> [EXERCICES]
1 - D'après l'extrait d'arrêt, à quelle date la société Silic a-t-elle consenti un bail commercial à la société Sarah ?
2 - Réécrivez plus brièvement le paragraphe de l'extrait d'arrêt qui commence par « 1. Selon l'arrêt attaqué », sans en perdre les faits principaux.
3 - Résumez l'extrait d'arrêt en deux phrases.

> [TEXTE À LIRE]
◇ ◇ ◇ ◇ ◇ ◇ ◇
La demanderesse invoque, à l'appui de son pourvoi, le moyen unique de cassation annexé au présent arrêt.
Le dossier a été communiqué au procureur général.
Sur le rapport de M. Serrier, conseiller référendaire, les observations de la SCP Thouin-Palat et Boucard, avocat de la société Saint-Karas, de la SARL Boré, Salve de Bruneton et Mégret, avocat de la société HB et associés - [E] Bouillot et associés et de M. [E], après débats en l'audience publique du 8 novembre 2022 où étaient présents M. Chauvin, président, M. Serrier, conseiller référendaire rapporteur, Mme Duval-Arnould, conseiller doyen, et Mme Tinchon, greffier de chambre,
la première chambre civile de la Cour de cassation, composée des président et conseillers précités, après en avoir délibéré conformément à la loi, a rendu le présent arrêt.
Faits et procédure
1. Selon l'arrêt attaqué (Paris, 11 mai 2021), le 25 novembre 2003, la société Silic a consenti un bail commercial à la société Sarah, aux droits de laquelle se trouve la société Saint-Karas. Des travaux de démolition et reconstruction de l'immeuble loué étant envisagés par le bailleur, les deux sociétés ont entamé des négociations et la société Sarah a sollicité l'assistance de M. [E], avocat, membre de la SCP HB et associés-[E] Bouillot et associés (la SCP).
◇ ◇ ◇ ◇ ◇ ◇ ◇
> [JEU DE DONNÉES]
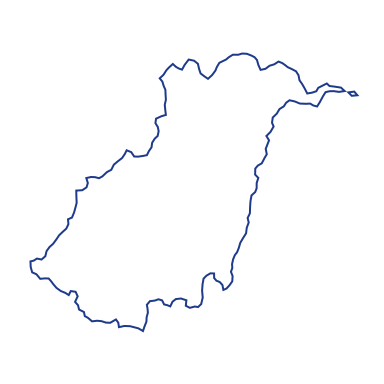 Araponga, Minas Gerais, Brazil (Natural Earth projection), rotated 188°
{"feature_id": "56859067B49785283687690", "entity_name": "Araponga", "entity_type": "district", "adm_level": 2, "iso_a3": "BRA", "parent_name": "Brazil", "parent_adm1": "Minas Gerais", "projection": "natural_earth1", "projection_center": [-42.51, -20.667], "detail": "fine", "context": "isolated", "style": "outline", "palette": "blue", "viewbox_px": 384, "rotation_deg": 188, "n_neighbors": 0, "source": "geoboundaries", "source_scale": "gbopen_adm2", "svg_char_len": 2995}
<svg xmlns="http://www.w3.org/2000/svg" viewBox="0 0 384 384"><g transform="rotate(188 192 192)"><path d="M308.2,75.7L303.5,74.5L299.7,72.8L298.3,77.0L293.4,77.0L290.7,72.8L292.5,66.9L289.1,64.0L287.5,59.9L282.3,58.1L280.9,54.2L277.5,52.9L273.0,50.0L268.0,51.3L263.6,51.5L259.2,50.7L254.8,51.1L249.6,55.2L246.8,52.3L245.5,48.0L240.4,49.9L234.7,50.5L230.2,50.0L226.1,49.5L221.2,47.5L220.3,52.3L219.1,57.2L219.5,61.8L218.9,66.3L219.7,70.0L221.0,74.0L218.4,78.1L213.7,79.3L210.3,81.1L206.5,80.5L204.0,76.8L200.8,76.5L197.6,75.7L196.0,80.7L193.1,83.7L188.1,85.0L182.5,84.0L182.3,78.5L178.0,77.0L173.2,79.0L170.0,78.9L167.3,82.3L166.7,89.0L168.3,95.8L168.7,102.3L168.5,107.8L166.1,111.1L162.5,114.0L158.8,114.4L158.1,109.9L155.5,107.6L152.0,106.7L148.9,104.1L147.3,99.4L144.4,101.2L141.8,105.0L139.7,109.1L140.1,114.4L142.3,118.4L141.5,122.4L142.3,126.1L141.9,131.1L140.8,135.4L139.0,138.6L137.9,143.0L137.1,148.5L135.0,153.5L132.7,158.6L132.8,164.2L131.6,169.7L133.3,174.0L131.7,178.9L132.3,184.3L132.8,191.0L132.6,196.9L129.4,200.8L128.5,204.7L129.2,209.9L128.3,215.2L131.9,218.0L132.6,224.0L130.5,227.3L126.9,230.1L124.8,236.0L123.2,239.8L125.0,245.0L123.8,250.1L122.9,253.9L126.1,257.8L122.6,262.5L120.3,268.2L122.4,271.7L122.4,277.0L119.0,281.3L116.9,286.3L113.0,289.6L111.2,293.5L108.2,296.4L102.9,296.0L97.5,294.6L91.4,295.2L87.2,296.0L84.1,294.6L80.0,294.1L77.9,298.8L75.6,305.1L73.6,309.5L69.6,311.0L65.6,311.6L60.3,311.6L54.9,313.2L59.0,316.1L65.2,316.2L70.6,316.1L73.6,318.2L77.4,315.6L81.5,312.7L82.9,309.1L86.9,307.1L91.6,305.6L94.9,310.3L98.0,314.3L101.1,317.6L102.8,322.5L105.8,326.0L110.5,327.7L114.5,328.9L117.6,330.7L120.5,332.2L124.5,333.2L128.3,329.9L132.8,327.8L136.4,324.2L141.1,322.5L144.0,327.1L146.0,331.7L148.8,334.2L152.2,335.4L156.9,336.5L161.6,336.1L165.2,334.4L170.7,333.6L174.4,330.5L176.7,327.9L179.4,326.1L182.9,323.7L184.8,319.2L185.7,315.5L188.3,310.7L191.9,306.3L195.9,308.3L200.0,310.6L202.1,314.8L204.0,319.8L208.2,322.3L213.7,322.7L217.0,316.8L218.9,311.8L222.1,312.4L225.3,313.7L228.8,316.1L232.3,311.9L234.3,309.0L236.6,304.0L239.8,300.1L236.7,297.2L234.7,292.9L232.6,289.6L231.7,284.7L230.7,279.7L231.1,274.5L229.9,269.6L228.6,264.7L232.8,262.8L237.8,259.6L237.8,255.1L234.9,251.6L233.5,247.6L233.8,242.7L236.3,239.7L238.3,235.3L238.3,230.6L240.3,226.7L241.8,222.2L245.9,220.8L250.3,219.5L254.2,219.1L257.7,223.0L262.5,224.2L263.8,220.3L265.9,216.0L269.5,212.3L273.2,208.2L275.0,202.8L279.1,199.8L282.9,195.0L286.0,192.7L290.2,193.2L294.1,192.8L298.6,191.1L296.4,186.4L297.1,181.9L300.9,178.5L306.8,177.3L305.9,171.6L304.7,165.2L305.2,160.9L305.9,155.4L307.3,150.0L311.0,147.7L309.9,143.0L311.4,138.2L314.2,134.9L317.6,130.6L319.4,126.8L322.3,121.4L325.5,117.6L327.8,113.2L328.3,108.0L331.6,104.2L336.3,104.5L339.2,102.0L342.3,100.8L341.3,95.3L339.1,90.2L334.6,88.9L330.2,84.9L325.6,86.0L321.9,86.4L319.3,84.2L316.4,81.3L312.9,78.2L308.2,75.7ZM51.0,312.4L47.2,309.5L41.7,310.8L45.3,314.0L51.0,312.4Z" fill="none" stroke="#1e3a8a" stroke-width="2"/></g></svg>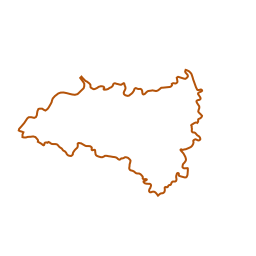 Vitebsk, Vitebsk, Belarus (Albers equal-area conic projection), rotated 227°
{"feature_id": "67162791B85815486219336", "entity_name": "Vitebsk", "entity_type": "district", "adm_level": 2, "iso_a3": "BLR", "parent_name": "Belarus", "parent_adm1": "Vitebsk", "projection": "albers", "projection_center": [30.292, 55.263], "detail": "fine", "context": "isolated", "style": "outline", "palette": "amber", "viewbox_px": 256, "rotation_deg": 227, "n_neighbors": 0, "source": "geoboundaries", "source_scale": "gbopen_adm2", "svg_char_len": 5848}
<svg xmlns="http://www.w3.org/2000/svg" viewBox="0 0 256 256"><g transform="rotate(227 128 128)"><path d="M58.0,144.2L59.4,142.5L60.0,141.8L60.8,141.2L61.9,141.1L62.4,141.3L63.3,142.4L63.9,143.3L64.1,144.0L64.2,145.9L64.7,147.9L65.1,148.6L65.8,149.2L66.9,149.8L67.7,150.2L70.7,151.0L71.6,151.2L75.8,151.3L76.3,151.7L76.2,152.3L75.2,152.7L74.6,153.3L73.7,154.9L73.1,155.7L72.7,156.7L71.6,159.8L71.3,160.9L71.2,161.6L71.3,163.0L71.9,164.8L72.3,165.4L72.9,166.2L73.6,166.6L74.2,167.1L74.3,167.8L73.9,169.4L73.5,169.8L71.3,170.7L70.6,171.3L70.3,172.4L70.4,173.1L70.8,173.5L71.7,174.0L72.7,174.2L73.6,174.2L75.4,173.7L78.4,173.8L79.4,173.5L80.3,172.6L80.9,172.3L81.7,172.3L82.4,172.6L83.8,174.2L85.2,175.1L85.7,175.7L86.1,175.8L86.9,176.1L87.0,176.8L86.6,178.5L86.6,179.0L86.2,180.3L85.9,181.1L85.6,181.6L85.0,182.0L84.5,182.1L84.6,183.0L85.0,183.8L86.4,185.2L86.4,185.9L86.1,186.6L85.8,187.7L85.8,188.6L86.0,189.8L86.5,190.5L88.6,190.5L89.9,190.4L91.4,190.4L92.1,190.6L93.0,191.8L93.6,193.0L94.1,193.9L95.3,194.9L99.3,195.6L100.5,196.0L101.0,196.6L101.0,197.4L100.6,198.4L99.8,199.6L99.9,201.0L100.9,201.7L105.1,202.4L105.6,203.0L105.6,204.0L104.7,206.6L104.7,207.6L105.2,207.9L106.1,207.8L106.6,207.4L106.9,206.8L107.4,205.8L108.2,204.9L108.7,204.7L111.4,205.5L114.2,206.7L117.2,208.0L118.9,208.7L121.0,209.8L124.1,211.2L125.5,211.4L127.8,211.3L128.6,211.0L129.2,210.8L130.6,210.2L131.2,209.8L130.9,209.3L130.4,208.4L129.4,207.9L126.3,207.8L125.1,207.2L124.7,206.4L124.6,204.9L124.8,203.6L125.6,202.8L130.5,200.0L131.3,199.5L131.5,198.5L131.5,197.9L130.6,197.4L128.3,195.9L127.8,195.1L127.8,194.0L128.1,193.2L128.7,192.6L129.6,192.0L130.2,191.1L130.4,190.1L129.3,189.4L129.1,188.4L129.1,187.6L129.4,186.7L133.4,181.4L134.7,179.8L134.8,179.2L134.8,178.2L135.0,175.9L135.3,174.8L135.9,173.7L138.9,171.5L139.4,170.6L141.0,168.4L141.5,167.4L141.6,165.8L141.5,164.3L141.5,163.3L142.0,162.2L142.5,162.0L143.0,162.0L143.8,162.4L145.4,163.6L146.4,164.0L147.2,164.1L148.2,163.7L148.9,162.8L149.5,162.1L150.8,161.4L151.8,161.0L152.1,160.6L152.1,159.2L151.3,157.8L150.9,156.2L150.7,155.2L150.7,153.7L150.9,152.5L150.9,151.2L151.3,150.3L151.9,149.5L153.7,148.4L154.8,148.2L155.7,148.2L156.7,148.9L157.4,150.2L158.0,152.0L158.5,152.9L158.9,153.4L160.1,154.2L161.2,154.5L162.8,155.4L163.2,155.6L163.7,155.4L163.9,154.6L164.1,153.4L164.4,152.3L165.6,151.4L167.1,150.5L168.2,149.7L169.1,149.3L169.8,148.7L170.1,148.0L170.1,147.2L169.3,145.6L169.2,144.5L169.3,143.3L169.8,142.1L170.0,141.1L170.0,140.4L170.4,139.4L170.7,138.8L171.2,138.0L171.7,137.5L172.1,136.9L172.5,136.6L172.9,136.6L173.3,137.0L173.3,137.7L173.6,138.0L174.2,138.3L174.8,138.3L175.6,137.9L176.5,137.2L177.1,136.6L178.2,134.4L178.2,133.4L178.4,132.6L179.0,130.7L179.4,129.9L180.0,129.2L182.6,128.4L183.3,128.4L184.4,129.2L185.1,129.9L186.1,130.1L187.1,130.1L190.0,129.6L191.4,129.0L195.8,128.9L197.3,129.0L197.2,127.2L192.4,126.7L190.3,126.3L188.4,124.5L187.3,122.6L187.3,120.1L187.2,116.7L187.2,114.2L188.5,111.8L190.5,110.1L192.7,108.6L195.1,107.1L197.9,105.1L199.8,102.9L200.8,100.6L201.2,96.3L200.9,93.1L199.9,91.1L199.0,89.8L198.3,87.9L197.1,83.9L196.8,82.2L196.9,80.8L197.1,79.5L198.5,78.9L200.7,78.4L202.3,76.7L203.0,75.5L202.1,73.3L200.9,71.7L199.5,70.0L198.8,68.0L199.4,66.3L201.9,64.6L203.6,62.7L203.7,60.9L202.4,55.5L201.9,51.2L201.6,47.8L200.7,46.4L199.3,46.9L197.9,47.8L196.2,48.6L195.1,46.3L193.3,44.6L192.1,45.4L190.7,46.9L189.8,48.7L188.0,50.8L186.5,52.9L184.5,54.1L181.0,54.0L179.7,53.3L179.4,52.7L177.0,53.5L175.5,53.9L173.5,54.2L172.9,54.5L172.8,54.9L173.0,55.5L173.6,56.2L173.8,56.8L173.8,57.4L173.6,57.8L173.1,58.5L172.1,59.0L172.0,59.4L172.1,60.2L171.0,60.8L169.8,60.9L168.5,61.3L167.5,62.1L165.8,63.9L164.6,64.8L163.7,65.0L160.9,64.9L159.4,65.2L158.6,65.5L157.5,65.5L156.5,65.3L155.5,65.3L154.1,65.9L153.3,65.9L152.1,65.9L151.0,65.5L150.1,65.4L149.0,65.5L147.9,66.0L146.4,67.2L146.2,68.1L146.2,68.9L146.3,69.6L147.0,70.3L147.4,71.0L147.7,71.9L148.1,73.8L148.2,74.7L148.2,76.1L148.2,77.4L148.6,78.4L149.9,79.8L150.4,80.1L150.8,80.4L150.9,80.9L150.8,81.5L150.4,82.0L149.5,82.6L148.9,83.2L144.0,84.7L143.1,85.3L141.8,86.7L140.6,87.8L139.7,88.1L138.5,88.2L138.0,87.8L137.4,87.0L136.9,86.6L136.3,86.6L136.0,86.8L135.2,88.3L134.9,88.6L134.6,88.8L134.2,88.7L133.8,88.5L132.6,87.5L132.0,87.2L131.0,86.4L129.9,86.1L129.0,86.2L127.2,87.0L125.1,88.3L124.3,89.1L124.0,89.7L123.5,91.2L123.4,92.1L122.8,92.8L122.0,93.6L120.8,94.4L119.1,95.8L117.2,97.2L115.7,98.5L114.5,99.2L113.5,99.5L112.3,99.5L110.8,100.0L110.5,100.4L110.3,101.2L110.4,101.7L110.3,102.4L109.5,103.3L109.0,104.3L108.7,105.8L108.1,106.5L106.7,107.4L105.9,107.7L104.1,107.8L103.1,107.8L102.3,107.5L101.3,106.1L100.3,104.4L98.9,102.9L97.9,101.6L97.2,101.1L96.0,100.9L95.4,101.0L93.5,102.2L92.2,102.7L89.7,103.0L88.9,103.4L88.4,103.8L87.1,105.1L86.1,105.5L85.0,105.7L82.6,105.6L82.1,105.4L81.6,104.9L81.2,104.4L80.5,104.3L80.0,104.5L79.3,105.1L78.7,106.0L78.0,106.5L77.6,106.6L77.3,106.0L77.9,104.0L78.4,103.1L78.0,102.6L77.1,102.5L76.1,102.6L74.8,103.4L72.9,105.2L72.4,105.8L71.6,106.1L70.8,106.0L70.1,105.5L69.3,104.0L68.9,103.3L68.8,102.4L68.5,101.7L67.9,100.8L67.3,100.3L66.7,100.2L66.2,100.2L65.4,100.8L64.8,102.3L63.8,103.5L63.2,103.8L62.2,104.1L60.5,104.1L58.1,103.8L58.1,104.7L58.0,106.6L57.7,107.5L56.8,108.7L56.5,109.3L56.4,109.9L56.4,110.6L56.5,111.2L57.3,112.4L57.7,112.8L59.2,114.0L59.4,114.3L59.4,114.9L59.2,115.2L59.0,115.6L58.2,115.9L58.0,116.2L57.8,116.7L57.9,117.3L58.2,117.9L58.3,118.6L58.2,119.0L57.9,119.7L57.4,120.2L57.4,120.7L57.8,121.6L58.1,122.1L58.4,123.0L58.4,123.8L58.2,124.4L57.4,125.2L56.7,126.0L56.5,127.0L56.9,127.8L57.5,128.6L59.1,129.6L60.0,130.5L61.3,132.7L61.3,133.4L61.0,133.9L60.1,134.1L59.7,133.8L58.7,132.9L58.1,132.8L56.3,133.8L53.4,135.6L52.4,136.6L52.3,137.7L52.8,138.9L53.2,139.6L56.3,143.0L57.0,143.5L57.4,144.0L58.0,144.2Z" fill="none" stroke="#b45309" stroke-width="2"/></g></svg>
◇ ◇ ◇ ◇ ◇ ◇ ◇
> [CORRIGÉS DES EXERCICES]
1 - Le 25 novembre 2003.

2 - Le 25 novembre 2003, la société Silic a consenti un bail commercial à la société Sarah, aux droits de laquelle se trouve la société Saint-Karas. Le bailleur envisageant de démolir et reconstruire l'immeuble loué, les deux sociétés ont négocié. La société Sarah s'est alors fait assister par M. [E], avocat membre de la SCP HB et associés-[E] Bouillot et associés.

3 - La demanderesse au pourvoi invoque un moyen unique de cassation, examiné par la première chambre civile de la Cour de cassation après l'audience publique du 8 novembre 2022. Selon l'arrêt attaqué, la société Sarah, locataire commerciale de la société Silic depuis 2003, a sollicité l'assistance de M. [E], avocat, lors de négociations liées à un projet de démolition et de reconstruction de l'immeuble loué.